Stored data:
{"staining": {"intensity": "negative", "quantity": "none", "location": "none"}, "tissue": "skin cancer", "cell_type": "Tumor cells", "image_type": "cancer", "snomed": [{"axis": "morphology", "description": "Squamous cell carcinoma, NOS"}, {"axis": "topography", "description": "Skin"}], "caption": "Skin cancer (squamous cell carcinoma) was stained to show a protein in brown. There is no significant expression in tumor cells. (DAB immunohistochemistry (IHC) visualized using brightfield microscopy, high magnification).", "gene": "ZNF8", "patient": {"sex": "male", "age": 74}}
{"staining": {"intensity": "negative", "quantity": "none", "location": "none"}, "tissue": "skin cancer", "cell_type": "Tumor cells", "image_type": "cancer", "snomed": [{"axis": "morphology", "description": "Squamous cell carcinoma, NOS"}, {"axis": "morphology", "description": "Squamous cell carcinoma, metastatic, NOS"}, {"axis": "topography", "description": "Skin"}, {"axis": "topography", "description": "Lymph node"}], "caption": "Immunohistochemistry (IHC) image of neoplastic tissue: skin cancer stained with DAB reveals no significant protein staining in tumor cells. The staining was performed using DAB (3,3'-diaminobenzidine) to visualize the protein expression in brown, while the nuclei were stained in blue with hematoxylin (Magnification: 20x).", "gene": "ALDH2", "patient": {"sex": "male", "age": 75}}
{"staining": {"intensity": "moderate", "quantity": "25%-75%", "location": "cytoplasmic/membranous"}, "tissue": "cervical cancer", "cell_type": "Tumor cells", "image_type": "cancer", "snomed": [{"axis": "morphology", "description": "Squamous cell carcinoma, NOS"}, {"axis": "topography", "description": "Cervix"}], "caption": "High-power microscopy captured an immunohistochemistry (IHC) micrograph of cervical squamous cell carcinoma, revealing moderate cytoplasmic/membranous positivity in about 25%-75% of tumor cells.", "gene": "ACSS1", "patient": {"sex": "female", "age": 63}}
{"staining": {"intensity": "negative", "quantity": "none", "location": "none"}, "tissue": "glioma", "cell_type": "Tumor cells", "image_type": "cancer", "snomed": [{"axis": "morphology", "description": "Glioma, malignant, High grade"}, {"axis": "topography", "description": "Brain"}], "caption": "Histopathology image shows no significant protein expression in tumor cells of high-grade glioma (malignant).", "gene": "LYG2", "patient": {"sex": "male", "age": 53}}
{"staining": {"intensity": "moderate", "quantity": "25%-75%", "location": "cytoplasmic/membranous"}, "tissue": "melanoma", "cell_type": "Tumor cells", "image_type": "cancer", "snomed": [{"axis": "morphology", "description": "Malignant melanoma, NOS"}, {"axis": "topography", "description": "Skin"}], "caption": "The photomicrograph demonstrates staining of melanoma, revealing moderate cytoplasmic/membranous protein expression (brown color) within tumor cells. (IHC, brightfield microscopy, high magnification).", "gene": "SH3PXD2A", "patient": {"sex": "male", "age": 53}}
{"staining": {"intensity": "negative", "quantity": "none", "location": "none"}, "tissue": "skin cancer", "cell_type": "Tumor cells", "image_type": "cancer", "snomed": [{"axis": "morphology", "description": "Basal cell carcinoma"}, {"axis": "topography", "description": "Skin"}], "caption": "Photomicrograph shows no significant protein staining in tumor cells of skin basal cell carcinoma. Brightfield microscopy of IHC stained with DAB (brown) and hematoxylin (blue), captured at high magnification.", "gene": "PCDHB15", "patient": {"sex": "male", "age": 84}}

Task statement: Word for word, write out all of the entries.

Exercise result:
{"staining": {"intensity": "negative", "quantity": "none", "location": "none"}, "tissue": "skin cancer", "cell_type": "Tumor cells", "image_type": "cancer", "snomed": [{"axis": "morphology", "description": "Squamous cell carcinoma, NOS"}, {"axis": "topography", "description": "Skin"}], "caption": "Skin cancer (squamous cell carcinoma) was stained to show a protein in brown. There is no significant expression in tumor cells. (DAB immunohistochemistry (IHC) visualized using brightfield microscopy, high magnification).", "gene": "ZNF8", "patient": {"sex": "male", "age": 74}}
{"staining": {"intensity": "negative", "quantity": "none", "location": "none"}, "tissue": "skin cancer", "cell_type": "Tumor cells", "image_type": "cancer", "snomed": [{"axis": "morphology", "description": "Squamous cell carcinoma, NOS"}, {"axis": "morphology", "description": "Squamous cell carcinoma, metastatic, NOS"}, {"axis": "topography", "description": "Skin"}, {"axis": "topography", "description": "Lymph node"}], "caption": "Immunohistochemistry (IHC) image of neoplastic tissue: skin cancer stained with DAB reveals no significant protein staining in tumor cells. The staining was performed using DAB (3,3'-diaminobenzidine) to visualize the protein expression in brown, while the nuclei were stained in blue with hematoxylin (Magnification: 20x).", "gene": "ALDH2", "patient": {"sex": "male", "age": 75}}
{"staining": {"intensity": "moderate", "quantity": "25%-75%", "location": "cytoplasmic/membranous"}, "tissue": "cervical cancer", "cell_type": "Tumor cells", "image_type": "cancer", "snomed": [{"axis": "morphology", "description": "Squamous cell carcinoma, NOS"}, {"axis": "topography", "description": "Cervix"}], "caption": "High-power microscopy captured an immunohistochemistry (IHC) micrograph of cervical squamous cell carcinoma, revealing moderate cytoplasmic/membranous positivity in about 25%-75% of tumor cells.", "gene": "ACSS1", "patient": {"sex": "female", "age": 63}}
{"staining": {"intensity": "negative", "quantity": "none", "location": "none"}, "tissue": "glioma", "cell_type": "Tumor cells", "image_type": "cancer", "snomed": [{"axis": "morphology", "description": "Glioma, malignant, High grade"}, {"axis": "topography", "description": "Brain"}], "caption": "Histopathology image shows no significant protein expression in tumor cells of high-grade glioma (malignant).", "gene": "LYG2", "patient": {"sex": "male", "age": 53}}
{"staining": {"intensity": "moderate", "quantity": "25%-75%", "location": "cytoplasmic/membranous"}, "tissue": "melanoma", "cell_type": "Tumor cells", "image_type": "cancer", "snomed": [{"axis": "morphology", "description": "Malignant melanoma, NOS"}, {"axis": "topography", "description": "Skin"}], "caption": "The photomicrograph demonstrates staining of melanoma, revealing moderate cytoplasmic/membranous protein expression (brown color) within tumor cells. (IHC, brightfield microscopy, high magnification).", "gene": "SH3PXD2A", "patient": {"sex": "male", "age": 53}}
{"staining": {"intensity": "negative", "quantity": "none", "location": "none"}, "tissue": "skin cancer", "cell_type": "Tumor cells", "image_type": "cancer", "snomed": [{"axis": "morphology", "description": "Basal cell carcinoma"}, {"axis": "topography", "description": "Skin"}], "caption": "Photomicrograph shows no significant protein staining in tumor cells of skin basal cell carcinoma. Brightfield microscopy of IHC stained with DAB (brown) and hematoxylin (blue), captured at high magnification.", "gene": "PCDHB15", "patient": {"sex": "male", "age": 84}}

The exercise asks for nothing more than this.